After we obtained ‘tf-idf’ feature matrix, we split the data into train (4/5) and test datasets (1/5). We use the train dataset for training, and test dataset for final evaluation and model comparison only. In this project up to midterm, we adopted three popular classification models: Multinomial Naïve Bayes, Support Vector Machine (SVM), and Random Forest. In order to find optimal hyper parameters for each model, we used grid search cross validation method to exhaustively train models with all possible combinations of hyper parameters we predefined. For Multinomial Naïve Bayes, we only have one hyper parameter, which is the smoothing factor. We prepared a candidate set for the smoothing factor, [0.1, 0.5, 1, 2]. As a result, the model with smoothing factor of 0.1 is tested as optimal. For Random Forest, we attempt to find the optimal model by checking following hyper parameters. In order to avoid over fitting, we checked the depth of a random tree, the size of leaves, and the threshold for splitting a tree node. We also need to check different evaluation criteria for tree performance such as ‘gini’ and ‘entropy’. Furthermore, in order to address the issue of data imbalance, we also tried different methods for weighting classes within the dataset. Below is the candidate sets we haved used in the grid search cross validation. {"max_depth": [3, None, 5, 10], "max_features": ['auto', 'sqrt', 'log2', 100], "min_samples_split": [10, 20], "min_samples_leaf": [3, 10, 20], 'class_weight':['balanced', None, 'balanced_subsample'], "criterion": ["gini", "entropy"]} As a result, the optimal model is shown as follow.
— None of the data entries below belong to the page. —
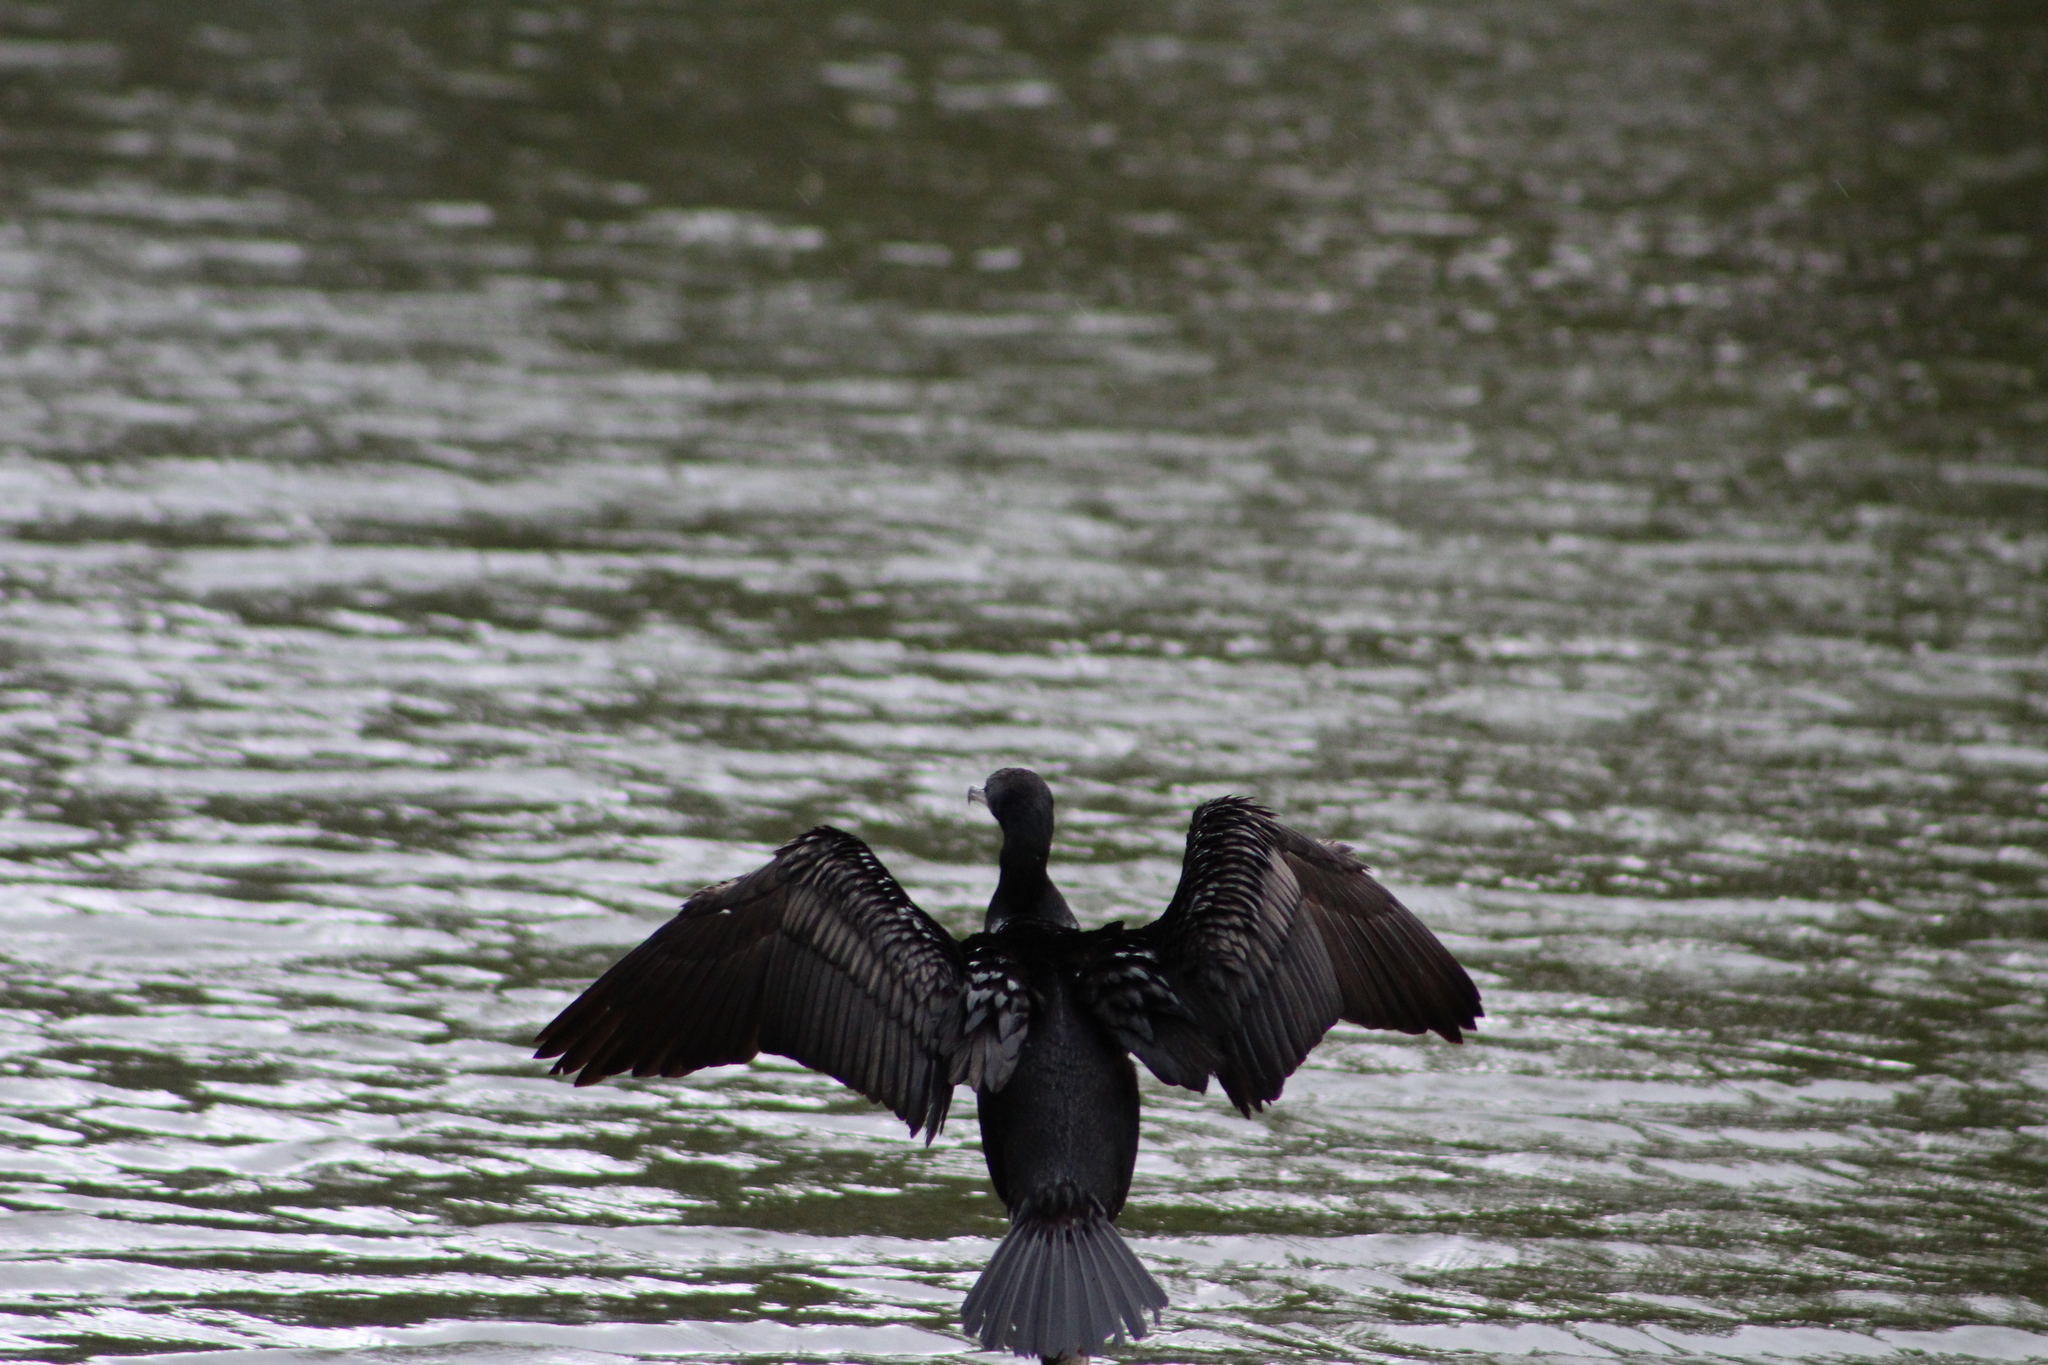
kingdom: Animalia
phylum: Chordata
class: Aves
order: Suliformes
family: Phalacrocoracidae
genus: Phalacrocorax
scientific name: Phalacrocorax auritus
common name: Double-crested cormorant
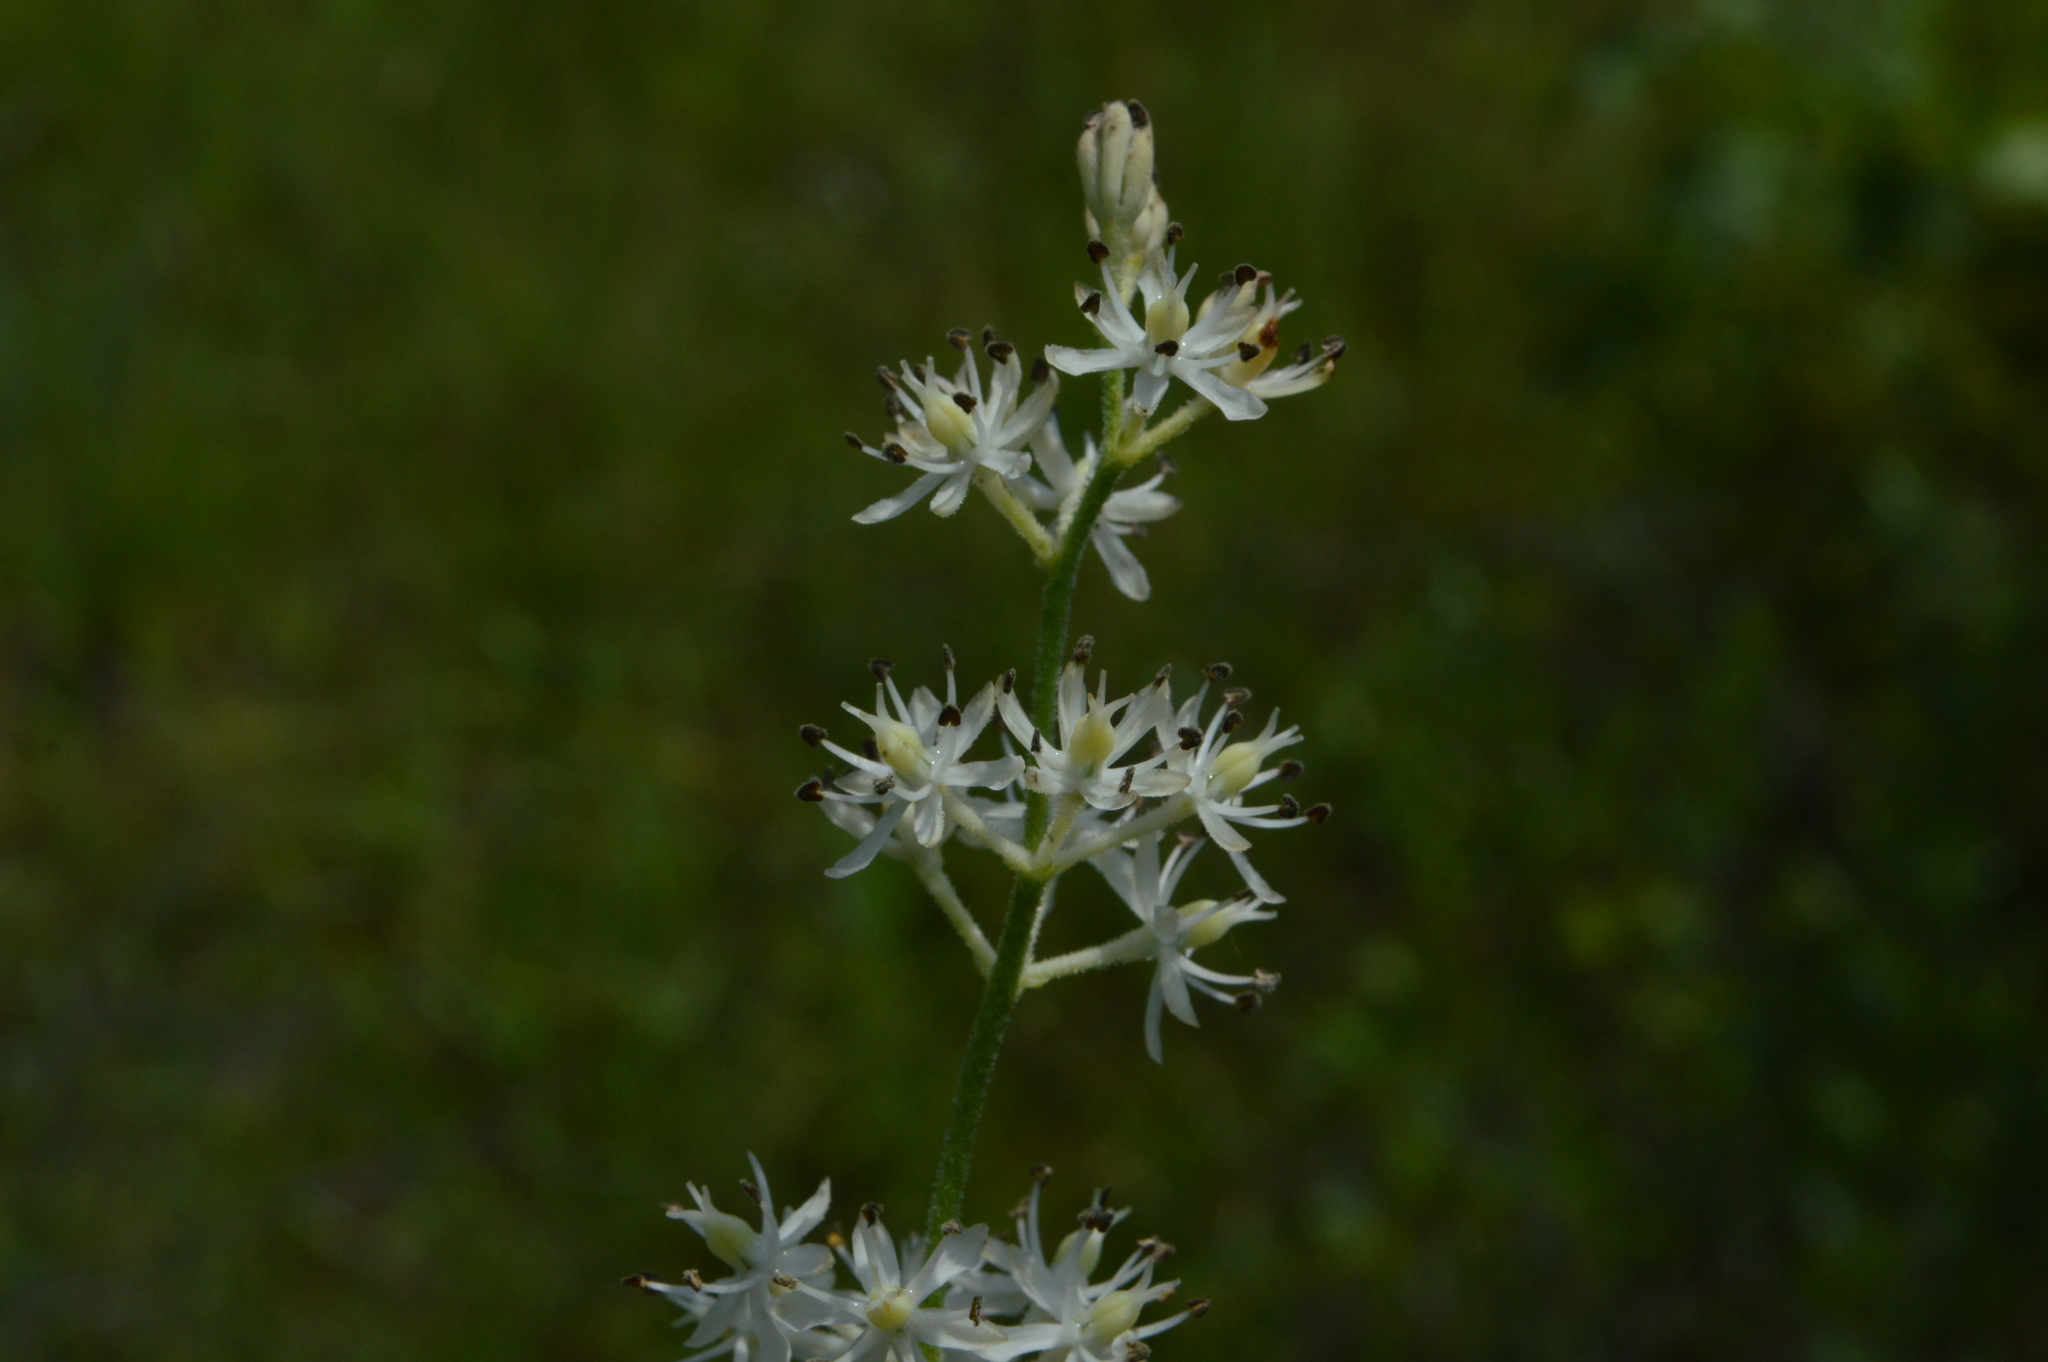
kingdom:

RandomForestClassifier(bootstrap=True, class_weight='balanced_subsample', criterion='gini', max_depth=10, max_features='auto', min_impurity_split=None, min_samples_leaf=3, min_samples_split=10, n_estimators=1000, oob_score=False, random_state=8) For SVM, due to time issue, we have not yet obtained substantial result.

Evaluation

Figure 2 and Figure 3 present the evaluation results of Random Forest and MultinomialNB on the same testing data, respectively. As the results have shown, Multinomial Naïve Bayes perform better than Random Forest overall. Although both models do not achieve high precision and recall scores in predicting ‘Fashion’ and ‘Travel’, the two topics with the least data, the Naïve Bayes model still works better than the Random Forest.

Chanllenges in Training

Implementing a machine learning algorithm on a small dataset is one thing, but implementing the same algorithm on big data is a totally different story. In our practice, our training data is big enough to force us to take into account the time efficiency and memory space while we apply machine learning methods to the problem of interest. Furthermore, the issue of data imbalanced distribution also raises our concern with the performance of our trained models. Further researches are also needed to find a better solution to this issue.